Os netos de Emiliano Zapata revoltavam-se contra as imposições do Estado mexicano à realidade própria dos indígenas, rejeitavam a submissão económica aos vizinhos do norte e exigiam uma democracia participativa. Caminhavam em sentido contrário àqueles que do outro lado do Atlântico pouca ou nenhuma oposição levantavam à construção de uma Europa submetida ao directório político e económico das grandes potências. Estes estavam contaminados por Malinche.
A canção eternizada por Amparo Ochoa, Maldición de Malinche, fala dos que em pleno século XX humilham o nativo e abrem os braços ao estrangeiro.
A esquerda europeísta
Em nome de um suposto internacionalismo, há quem na blogosfera cuspa que os que lutam contra a União Europeia e o euro não estão mais do que contaminados pela deriva nacionalista e que servem – ainda que não o saibam – um futuro nacional-socialismo.
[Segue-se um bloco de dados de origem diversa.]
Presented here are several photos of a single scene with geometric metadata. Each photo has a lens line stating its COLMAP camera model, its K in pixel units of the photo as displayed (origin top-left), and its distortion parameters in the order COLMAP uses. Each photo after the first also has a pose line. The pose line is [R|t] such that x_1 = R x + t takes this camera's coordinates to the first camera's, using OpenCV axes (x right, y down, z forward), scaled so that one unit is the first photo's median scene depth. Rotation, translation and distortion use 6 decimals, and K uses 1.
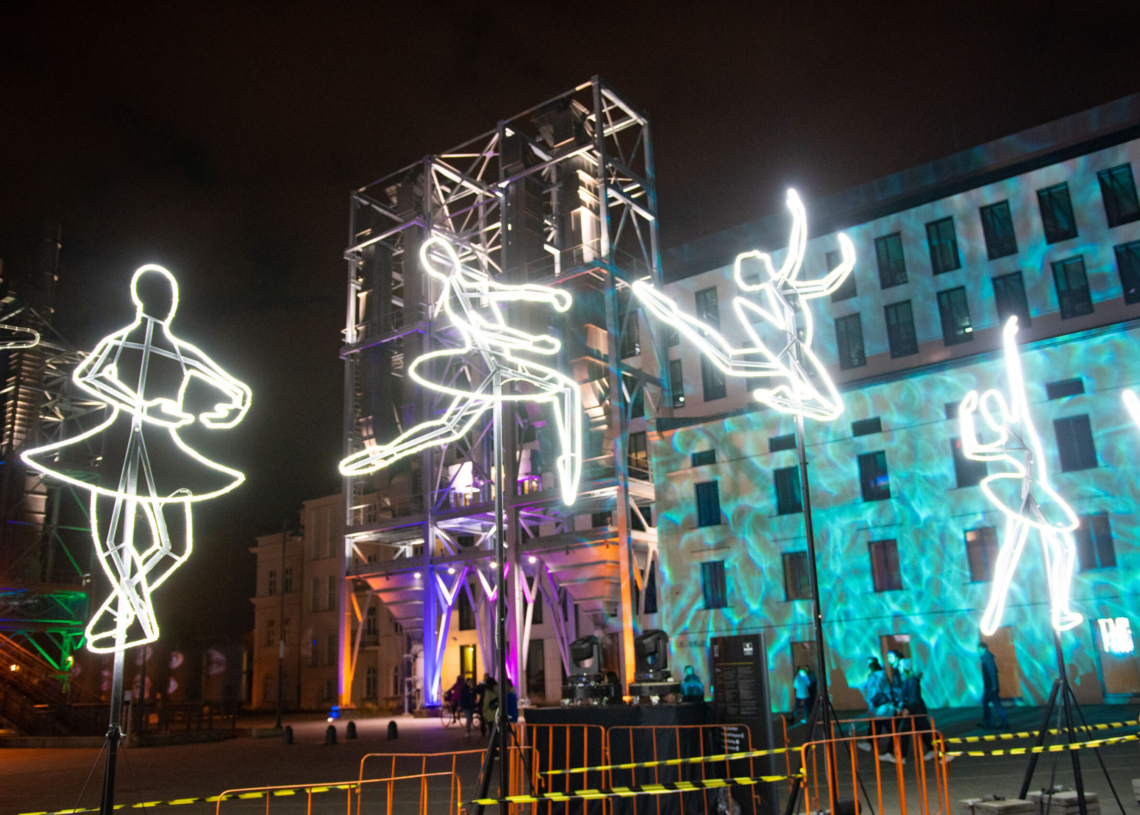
lens RADIAL K [[965.1, 0, 570.0], [0, 965.1, 407.5], [0, 0, 1]] dist [-0.079436, 0.079558]
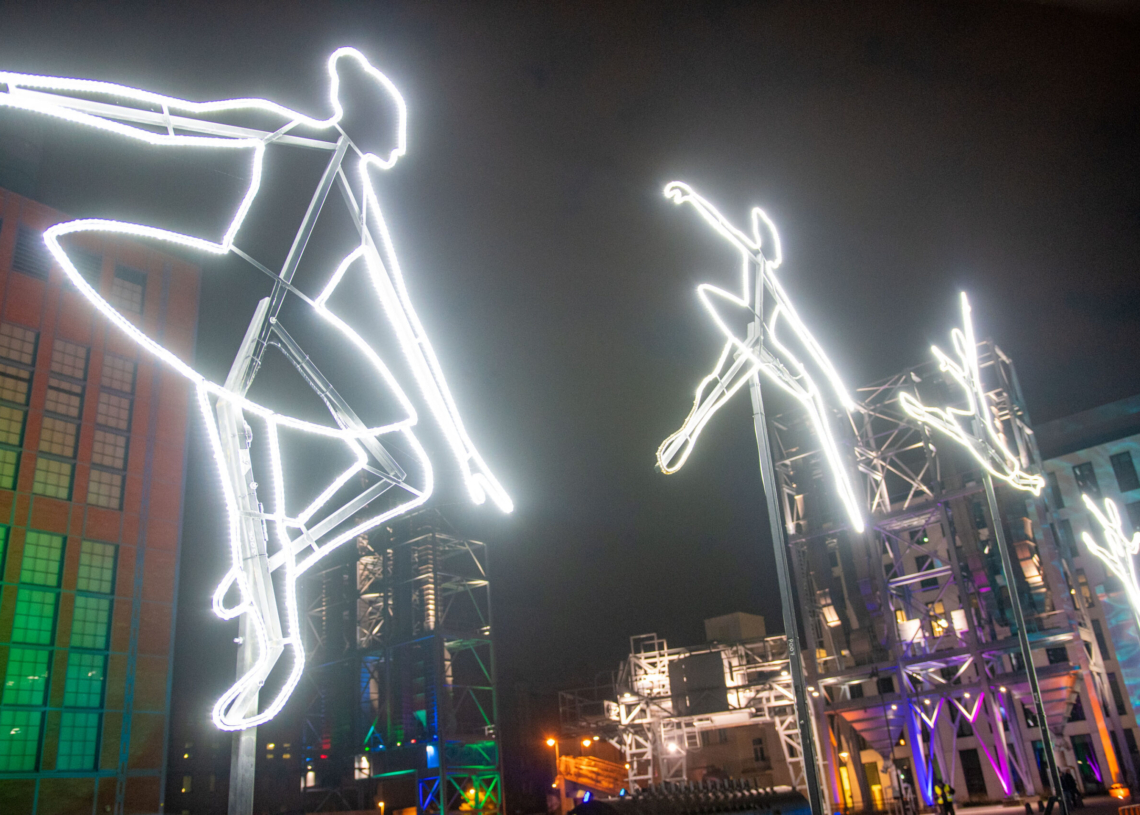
lens RADIAL K [[965.1, 0, 570.0], [0, 965.1, 407.5], [0, 0, 1]] dist [-0.079436, 0.079558]
pose [[0.997474, -0.070576, -0.008024, -0.537873], [0.069208, 0.991081, -0.113878, -0.115033], [0.015990, 0.113035, 0.993462, -0.364760]]
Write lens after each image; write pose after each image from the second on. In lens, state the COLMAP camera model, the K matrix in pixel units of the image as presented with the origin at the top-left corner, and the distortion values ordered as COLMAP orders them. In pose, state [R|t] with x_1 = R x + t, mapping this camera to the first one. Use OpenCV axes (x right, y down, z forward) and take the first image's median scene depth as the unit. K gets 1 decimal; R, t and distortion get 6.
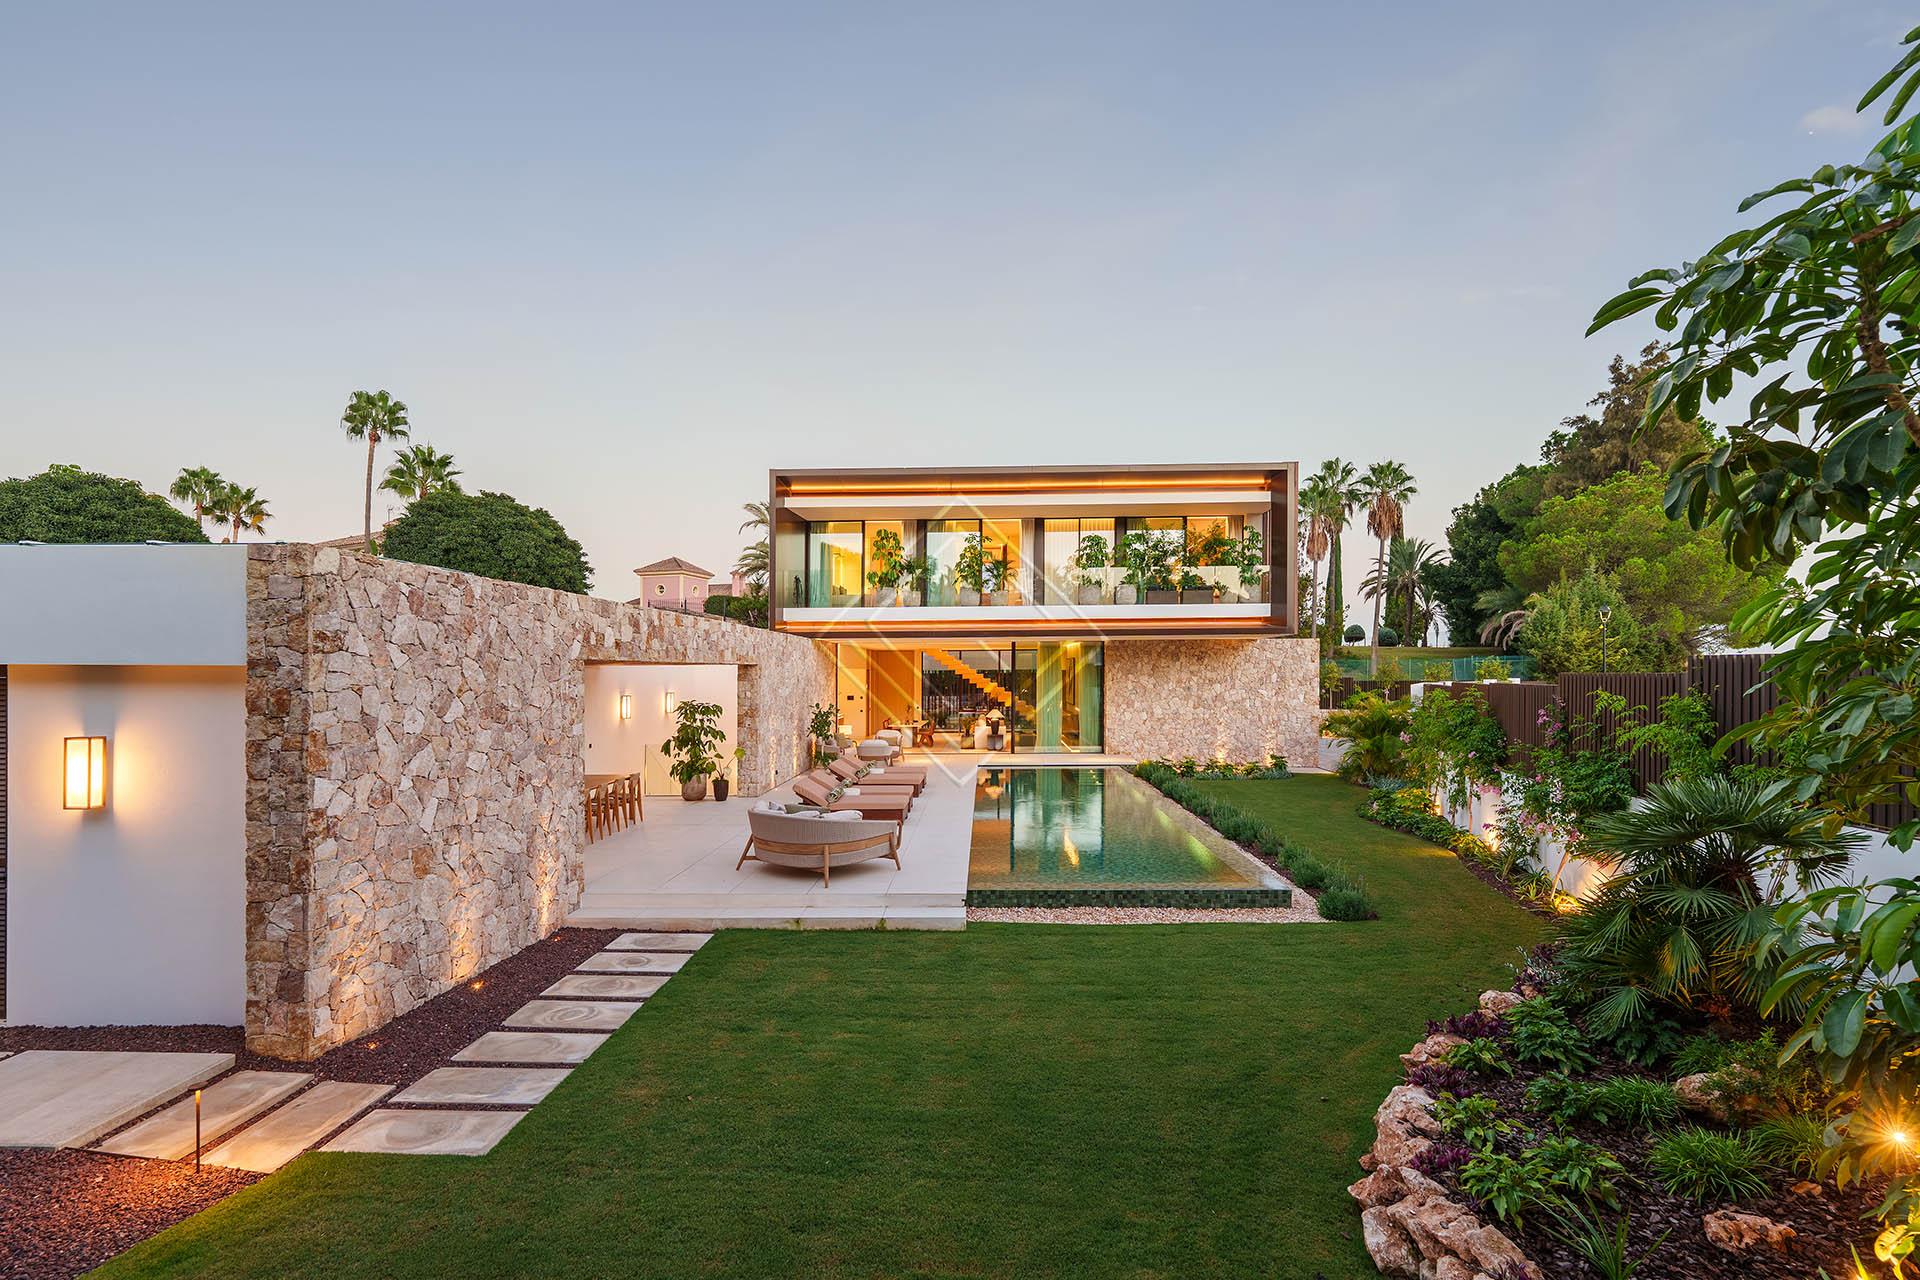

Estes, que se atrevem a pôr em causa a luta anti-imperialista de outros povos, como por exemplo, o papel de Hugo Chávez na construção de uma alternativa política na América Latina, não fazem mais do que reforçar o projeto das grandes potências capitalistas. Defender a União Europeia a toda o custo é defender um instrumento que não teve e não tem outro objectivo que o de garantir e reforçar o poder político e económico das potências do norte da Europa.Não se trata aqui de defender uma guerra entre o norte e o sul. Trata-se de defender a luta dos trabalhadores do sul pela defesa da sua soberania económica e política. Os destinos dos que trabalham em Portugal devem ser determinados por eles próprios. Não devem ser determinados pela burguesia portuguesa e muito menos pela alemã. Também os destinos dos que trabalham na Alemanha devem ser determinados por eles próprios. Senão for assim continuaremos a ser colonizados por uma estrutura que tem sido o eixo central da desgraça que nos acompanha há três décadas.Há gente que diz: pois, bem, então, que se juntem os povos e que tomem o poder na União Europeia. Esta é a perspectiva clássica dos que acham que enquanto não estivermos todos em condições de fazer a revolução e de conquistar o socialismo devemos esperar. Ou seja, devem esperar por um conjunto de condições que muito dificilmente se darão simultâneamente entre tantos povos com características, histórias, condições objectivas e subjectivas, em cada momento, distintos.Os sábios europeístas acham que só quando todos marcharmos juntos é que podemos partir para a revolução, mesmo que alguns já as venham a ter antes de outros e mesmo que esses acabem por perder a oportunidade de pôr fim à miséria porque outros não o puderam fazer.
Estes são os que idolatram tudo o que vem de fora. Rejeitam soluções nacionais em nome de um continente sem fronteiras ao mesmo tempo que submetem cada povo a uma lógica supranacional de luta que parte do topo para a base. É esta a maldição de Malinche de um género que se diz de esquerda e que se sente superior em relação aos trabalhadores e aos povos. Que pertence às ideias mais em voga na esquerda moderna europeia – tão velhas como o eurocomunismo – e que esquece que está colonizado por correntes políticas que são alimentadas e toleradas pela ideologia dominante. A ingenuidade tem limites e da mesma forma que as fronteiras da União Europeia não foram derrubadas para beneficiar os trabalhadores também a luta pela libertação económica e política de cada povo não serve os interesses do capital.
Durante a longa noite fascista, havia quem entendesse que Portugal só se libertaria do jugo salazarista depois da queda do franquismo. Ficava nas mãos dos povos oprimidos por Franco o destino do povo português. Não foi assim.
Também agora, devemos criar as condições para que os trabalhadores assumam nas suas mãos as rédeas do futuro. Independentemente da fundamental solidariedade entre quem trabalha em diferentes países, a batalha, em cada sítio, pela derrota do projeto capitalista europeu é a melhor forma de ajudar a luta de outros povos. Os trabalhadores alemães terão tudo a ganhar com a vitória dos trabalhadores portugueses. Os trabalhadores franceses terão tudo a ganhar com a vitória dos trabalhadores gregos.